The solo work of Robert Aiki Aubrey Lowe, whether under his own name or as Lichens, is of staggeringly high quality. His ever-growing discography that tirelessly maps out the effervescent zone between mutant techno, modular improvisation, droning ambient textures and his own voice. Despite this huge arsenal of electronics and sonic palette, the ever constant in these releases is focussed on squeezing as much as possible from a deliberately limited group of elements. Out of all that’s available, picking three or four aural strands and seeing how much he can exploit their similarities and differences.
Mind Kontrol is his latest release and groups 5 tracks recorded between 2016 and 2019. Despite the assumption, the tracks were recorded separately and only grouped together for this release, Mind Kontrol is a fully cohesive and blistering 57-minute odyssey.
The opening 16-minutes surges in with the vast Pavla Vlasova vs. Institute of Paranormal Studies. Curiously, the track is named after a character from the British 1970’s children’s series – The Tomorrow People. Quite what the connection is perhaps isn’t vital to understand, but a hugely engrossing agitated rhythmic spine is brain tickling immediately. Clipped percussive shards, stuttering layer fragments and thick electronic clouds all slowly spiral around each other. Huge banks of organ and vast dubby explosions slowly expand as the piece grows. The whole thing incrementally climbs into a huge throbbing mass before slowly dissolving itself back into tiny pixels of music.
Next up is the bone dry Stixus that quickly reveals a mirrored dub infused ping pong ball over the growing beat. Again, the elements growing slowly ragged, pulling themselves apart despite never losing sight of that driving momentum over another endlessly kaleidoscopic 14-minutes.

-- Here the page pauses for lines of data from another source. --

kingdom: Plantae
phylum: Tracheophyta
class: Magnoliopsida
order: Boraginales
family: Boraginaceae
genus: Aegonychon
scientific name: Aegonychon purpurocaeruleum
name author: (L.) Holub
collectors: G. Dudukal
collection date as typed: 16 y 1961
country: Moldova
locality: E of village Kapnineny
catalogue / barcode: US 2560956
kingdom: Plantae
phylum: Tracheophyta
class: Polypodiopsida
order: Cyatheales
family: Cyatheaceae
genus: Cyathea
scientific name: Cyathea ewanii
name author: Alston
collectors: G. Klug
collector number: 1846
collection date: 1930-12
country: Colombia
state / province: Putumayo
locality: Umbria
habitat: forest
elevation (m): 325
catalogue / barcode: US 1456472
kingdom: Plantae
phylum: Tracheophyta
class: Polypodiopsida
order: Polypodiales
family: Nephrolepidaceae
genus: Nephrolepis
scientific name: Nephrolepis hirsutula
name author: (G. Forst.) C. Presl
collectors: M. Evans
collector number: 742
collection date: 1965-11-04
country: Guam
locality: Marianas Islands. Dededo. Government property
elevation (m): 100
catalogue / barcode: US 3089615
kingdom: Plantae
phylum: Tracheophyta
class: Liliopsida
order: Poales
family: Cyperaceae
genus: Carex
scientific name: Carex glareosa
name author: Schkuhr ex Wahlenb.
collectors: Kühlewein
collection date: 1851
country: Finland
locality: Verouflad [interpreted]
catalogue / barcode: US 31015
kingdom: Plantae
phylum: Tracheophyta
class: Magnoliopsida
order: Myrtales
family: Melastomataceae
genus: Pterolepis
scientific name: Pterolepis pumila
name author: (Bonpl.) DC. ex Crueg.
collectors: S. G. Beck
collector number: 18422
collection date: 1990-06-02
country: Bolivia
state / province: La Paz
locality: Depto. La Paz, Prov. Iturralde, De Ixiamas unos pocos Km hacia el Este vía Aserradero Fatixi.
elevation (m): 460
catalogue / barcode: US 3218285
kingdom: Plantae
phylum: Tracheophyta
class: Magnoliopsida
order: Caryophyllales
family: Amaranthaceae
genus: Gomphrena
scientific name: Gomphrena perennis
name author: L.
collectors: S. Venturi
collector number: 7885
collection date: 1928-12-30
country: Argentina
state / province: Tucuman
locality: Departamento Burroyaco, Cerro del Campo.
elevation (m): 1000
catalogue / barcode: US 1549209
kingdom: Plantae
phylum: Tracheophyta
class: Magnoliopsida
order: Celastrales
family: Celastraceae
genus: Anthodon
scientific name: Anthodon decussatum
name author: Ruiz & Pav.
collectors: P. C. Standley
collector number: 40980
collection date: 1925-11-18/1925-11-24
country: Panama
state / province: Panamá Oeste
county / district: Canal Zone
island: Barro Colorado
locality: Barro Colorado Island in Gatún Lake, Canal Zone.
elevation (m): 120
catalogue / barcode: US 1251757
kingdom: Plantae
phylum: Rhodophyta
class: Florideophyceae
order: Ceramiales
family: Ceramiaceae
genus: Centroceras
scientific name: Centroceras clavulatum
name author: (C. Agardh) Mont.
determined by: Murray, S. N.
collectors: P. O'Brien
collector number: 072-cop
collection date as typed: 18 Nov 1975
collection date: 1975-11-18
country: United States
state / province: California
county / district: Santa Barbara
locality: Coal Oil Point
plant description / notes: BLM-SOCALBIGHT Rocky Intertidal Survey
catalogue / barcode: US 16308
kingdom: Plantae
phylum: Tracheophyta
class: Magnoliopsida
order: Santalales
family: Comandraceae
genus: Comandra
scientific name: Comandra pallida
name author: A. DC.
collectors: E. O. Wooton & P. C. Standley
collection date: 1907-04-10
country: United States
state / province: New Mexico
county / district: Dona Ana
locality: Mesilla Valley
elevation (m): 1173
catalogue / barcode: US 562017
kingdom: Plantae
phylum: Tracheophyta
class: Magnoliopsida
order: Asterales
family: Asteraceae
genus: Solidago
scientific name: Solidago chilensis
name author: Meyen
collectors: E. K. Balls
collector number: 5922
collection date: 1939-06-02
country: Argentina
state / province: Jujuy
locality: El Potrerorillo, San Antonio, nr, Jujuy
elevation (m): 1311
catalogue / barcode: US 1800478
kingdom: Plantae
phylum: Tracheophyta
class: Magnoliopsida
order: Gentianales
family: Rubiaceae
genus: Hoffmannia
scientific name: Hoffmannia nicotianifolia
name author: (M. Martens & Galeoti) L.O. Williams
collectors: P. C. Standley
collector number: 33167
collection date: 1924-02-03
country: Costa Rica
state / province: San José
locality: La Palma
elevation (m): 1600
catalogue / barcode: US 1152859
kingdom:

Perhaps, in a way, it somehow would be fine to expect the shortest track up next to be little more than a space to recover after these two epic openers. But Four Into Three (4-3) is just over 4 minutes of another incredible sonic event. Starting off like a flythrough of dangerously over-tensioned wires, the whole thing unexpectedly transitions into this weirdly blurred lysergic transmission.
The growing psychedelic surfaces of the sound continue into the woozy ripples of Rex-L-4. Looping, bleeping, undulating layers continually birthing new edges before abruptly finding focus halfway through in its almost 9-minute lifespan. However, the layers do again return in even more dynamic and mangled forms than previously, as the whole grows ever more hypnotic.
The closer, Glissade, feels like the densest and most cluttered Mind Kontrol has been. Everything here is coated in an electronic dust as the beat tries to separate itself from the syrupy foreground. Elements spark and fizz as the whole thing monstrously clanks along for a breath-taking quarter of an hour.
When Glissade finally disappears over the horizon, it’s clear that Mind Kontrol is wildly more than some casual grouping of tracks Lowe just had lying around the studio. Each track taken on its own are simply stunning bulbous electronic marvels, but they work even better together as this sequence. Each track has an addictive quality that only seems to lay the bedrock and intensifies each new track, the album is no less than a succession of mind-blowing highs.
Whatever magic is threaded deep at the heart of this music is simply breath taking – Mind Kontrol is an absolute electronic masterpiece.